■ Ваша задача:
Объясните по приведенному ниже отрывку, почему многие цветные, которые работают на этой улице, покупают у рассказчика.

Среди моих постоянных покупателей много цветных, которые работают на этой улице. Они говорят: «А знаете, почему я покупаю у вас? В этом районе нас в аптеках просто грабят». И это правда. Я когда-то работал в таком квартале. Я по опыту знаю, что они там не стесняются брать с бедняков лишние деньги.
Я всегда знал, что миллионером мне не быть. Чтобы разбогатеть, надо, чтобы тебя честолюбие подхлестывало. Ну, а мне... Если за квартиру заплачено, если я сыт, могу сходить на бейсбол, на скачки и куда-нибудь сводить мою старуху, если все счета оплачены — так что еще человеку требуется? Мне нужно столько денег, чтобы не стать бездомным бродягой и чтобы не отнимать у человека под пистолетом последний доллар. До того приятно сознавать, что вот ты зарабатываешь столько, сколько тебе нужно на жизнь. Такое мое мнение. Может, оно глупо, как сто тысяч долларов — а ничего глупее ста тысяч долларов и придумать невозможно, — и все-таки это мое мнение.

■ Записи, перечисленные в наборе данных:
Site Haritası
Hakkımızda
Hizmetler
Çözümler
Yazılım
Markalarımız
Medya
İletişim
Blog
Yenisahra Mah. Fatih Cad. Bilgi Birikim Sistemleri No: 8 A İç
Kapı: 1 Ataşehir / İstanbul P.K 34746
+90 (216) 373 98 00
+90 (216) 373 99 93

...

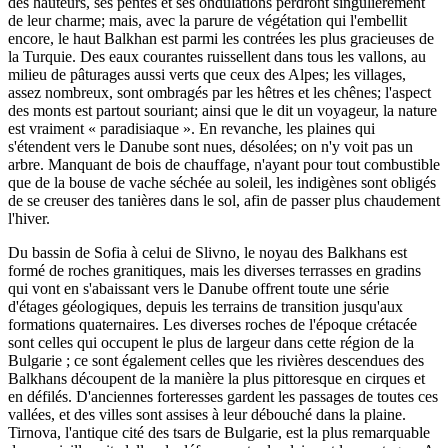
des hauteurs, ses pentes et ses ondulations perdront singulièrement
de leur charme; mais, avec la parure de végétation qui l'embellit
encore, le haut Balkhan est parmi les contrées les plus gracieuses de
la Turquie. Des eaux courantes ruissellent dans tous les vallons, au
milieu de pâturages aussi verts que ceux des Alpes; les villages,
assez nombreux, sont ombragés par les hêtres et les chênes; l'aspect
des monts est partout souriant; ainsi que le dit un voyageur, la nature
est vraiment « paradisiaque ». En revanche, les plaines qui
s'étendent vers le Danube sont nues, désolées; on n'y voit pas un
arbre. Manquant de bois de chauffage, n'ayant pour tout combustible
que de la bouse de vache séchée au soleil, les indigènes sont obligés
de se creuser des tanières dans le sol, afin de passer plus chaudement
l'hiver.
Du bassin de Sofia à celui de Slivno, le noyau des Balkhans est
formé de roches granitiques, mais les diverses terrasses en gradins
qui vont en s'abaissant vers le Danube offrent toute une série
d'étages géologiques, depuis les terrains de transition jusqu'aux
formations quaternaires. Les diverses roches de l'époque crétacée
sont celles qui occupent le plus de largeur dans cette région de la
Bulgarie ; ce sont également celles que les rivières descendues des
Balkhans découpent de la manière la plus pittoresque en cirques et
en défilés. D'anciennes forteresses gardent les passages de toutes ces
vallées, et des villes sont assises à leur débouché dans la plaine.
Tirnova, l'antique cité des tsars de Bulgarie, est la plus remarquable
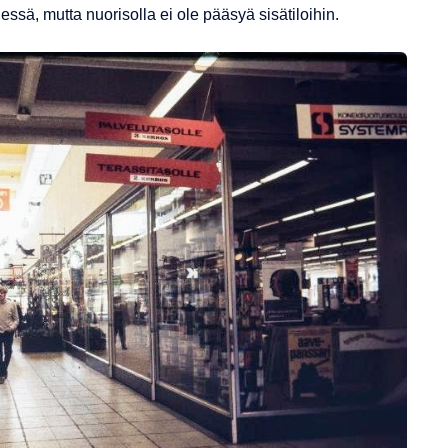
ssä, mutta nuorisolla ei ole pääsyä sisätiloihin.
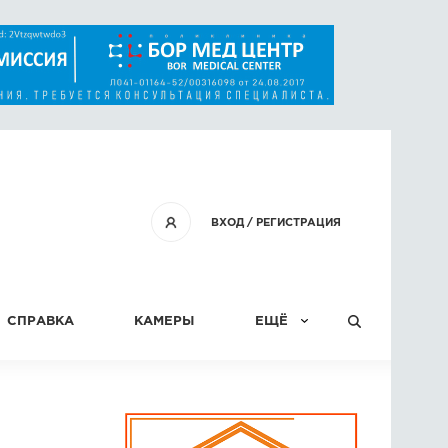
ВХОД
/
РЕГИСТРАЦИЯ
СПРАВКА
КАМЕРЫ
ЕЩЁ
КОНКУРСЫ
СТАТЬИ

==

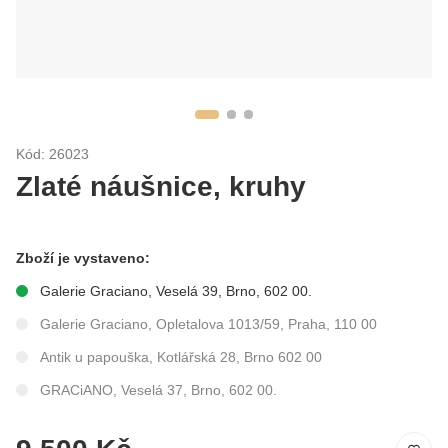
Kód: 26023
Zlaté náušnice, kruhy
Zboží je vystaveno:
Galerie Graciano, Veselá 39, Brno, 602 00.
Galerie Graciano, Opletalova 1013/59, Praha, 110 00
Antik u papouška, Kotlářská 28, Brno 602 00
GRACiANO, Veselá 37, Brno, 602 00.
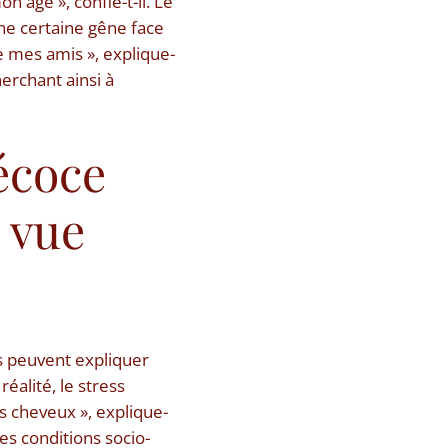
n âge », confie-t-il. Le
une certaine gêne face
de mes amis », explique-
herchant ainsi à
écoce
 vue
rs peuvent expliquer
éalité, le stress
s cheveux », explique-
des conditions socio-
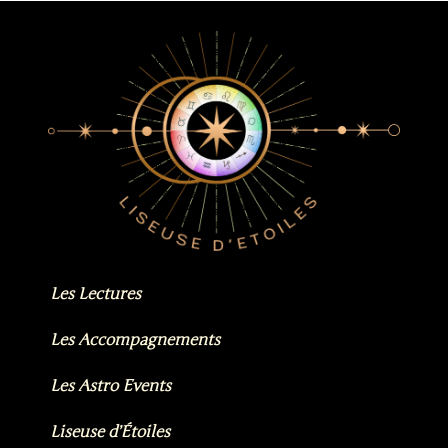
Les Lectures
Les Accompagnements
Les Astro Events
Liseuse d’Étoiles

■ Ответ на задание:
Они говорят, что в их районе в аптеках их просто грабят. Рассказчик подтверждает, что это правда. Он сам когда-то работал в таком квартале и по опыту знает, что там с бедняков берут лишние деньги.